__AIM OF THE EXERCISE__. Start to finish, copy the data exactly.

__EXTRACTED INFORMATION__.
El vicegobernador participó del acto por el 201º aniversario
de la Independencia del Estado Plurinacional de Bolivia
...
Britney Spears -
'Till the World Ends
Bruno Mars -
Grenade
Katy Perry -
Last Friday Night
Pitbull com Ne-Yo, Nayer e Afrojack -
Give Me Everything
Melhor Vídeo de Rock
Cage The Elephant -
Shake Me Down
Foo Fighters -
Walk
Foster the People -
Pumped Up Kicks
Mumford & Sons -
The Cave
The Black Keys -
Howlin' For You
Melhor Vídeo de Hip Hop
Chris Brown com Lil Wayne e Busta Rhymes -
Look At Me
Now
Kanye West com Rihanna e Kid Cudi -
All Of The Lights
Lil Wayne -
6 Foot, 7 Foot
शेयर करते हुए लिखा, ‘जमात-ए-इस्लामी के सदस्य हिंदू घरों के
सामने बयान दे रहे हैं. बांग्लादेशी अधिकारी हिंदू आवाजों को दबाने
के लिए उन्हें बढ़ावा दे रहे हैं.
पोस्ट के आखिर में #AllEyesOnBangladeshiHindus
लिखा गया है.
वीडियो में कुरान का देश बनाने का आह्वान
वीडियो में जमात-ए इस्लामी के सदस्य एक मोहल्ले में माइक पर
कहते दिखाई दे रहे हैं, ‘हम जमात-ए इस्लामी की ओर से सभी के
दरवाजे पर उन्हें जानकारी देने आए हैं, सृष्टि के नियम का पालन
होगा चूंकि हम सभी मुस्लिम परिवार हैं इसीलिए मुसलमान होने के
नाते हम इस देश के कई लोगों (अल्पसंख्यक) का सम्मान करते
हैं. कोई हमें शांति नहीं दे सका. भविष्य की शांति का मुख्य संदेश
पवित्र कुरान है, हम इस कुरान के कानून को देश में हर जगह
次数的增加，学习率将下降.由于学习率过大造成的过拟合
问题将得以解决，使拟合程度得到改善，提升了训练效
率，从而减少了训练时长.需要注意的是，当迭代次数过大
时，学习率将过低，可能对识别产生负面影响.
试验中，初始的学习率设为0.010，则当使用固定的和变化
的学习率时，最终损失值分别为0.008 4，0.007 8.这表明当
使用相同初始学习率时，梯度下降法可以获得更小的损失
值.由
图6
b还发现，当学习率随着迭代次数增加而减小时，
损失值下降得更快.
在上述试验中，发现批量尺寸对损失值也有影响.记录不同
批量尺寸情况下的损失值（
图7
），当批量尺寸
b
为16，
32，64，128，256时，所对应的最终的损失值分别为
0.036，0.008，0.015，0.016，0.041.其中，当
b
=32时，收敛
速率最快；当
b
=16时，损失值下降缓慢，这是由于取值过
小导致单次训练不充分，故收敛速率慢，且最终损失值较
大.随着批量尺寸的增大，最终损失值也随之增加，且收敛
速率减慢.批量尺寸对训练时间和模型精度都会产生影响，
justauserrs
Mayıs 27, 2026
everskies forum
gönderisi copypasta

__ANSWER FOR THE TASK__.
El vicegobernador participó del acto por el 201º aniversario
de la Independencia del Estado Plurinacional de Bolivia
...
Britney Spears -
'Till the World Ends
Bruno Mars -
Grenade
Katy Perry -
Last Friday Night
Pitbull com Ne-Yo, Nayer e Afrojack -
Give Me Everything
Melhor Vídeo de Rock
Cage The Elephant -
Shake Me Down
Foo Fighters -
Walk
Foster the People -
Pumped Up Kicks
Mumford & Sons -
The Cave
The Black Keys -
Howlin' For You
Melhor Vídeo de Hip Hop
Chris Brown com Lil Wayne e Busta Rhymes -
Look At Me
Now
Kanye West com Rihanna e Kid Cudi -
All Of The Lights
Lil Wayne -
6 Foot, 7 Foot
शेयर करते हुए लिखा, ‘जमात-ए-इस्लामी के सदस्य हिंदू घरों के
सामने बयान दे रहे हैं. बांग्लादेशी अधिकारी हिंदू आवाजों को दबाने
के लिए उन्हें बढ़ावा दे रहे हैं.
पोस्ट के आखिर में #AllEyesOnBangladeshiHindus
लिखा गया है.
वीडियो में कुरान का देश बनाने का आह्वान
वीडियो में जमात-ए इस्लामी के सदस्य एक मोहल्ले में माइक पर
कहते दिखाई दे रहे हैं, ‘हम जमात-ए इस्लामी की ओर से सभी के
दरवाजे पर उन्हें जानकारी देने आए हैं, सृष्टि के नियम का पालन
होगा चूंकि हम सभी मुस्लिम परिवार हैं इसीलिए मुसलमान होने के
नाते हम इस देश के कई लोगों (अल्पसंख्यक) का सम्मान करते
हैं. कोई हमें शांति नहीं दे सका. भविष्य की शांति का मुख्य संदेश
पवित्र कुरान है, हम इस कुरान के कानून को देश में हर जगह
次数的增加，学习率将下降.由于学习率过大造成的过拟合
问题将得以解决，使拟合程度得到改善，提升了训练效
率，从而减少了训练时长.需要注意的是，当迭代次数过大
时，学习率将过低，可能对识别产生负面影响.
试验中，初始的学习率设为0.010，则当使用固定的和变化
的学习率时，最终损失值分别为0.008 4，0.007 8.这表明当
使用相同初始学习率时，梯度下降法可以获得更小的损失
值.由
图6
b还发现，当学习率随着迭代次数增加而减小时，
损失值下降得更快.
在上述试验中，发现批量尺寸对损失值也有影响.记录不同
批量尺寸情况下的损失值（
图7
），当批量尺寸
b
为16，
32，64，128，256时，所对应的最终的损失值分别为
0.036，0.008，0.015，0.016，0.041.其中，当
b
=32时，收敛
速率最快；当
b
=16时，损失值下降缓慢，这是由于取值过
小导致单次训练不充分，故收敛速率慢，且最终损失值较
大.随着批量尺寸的增大，最终损失值也随之增加，且收敛
速率减慢.批量尺寸对训练时间和模型精度都会产生影响，
justauserrs
Mayıs 27, 2026
everskies forum
gönderisi copypasta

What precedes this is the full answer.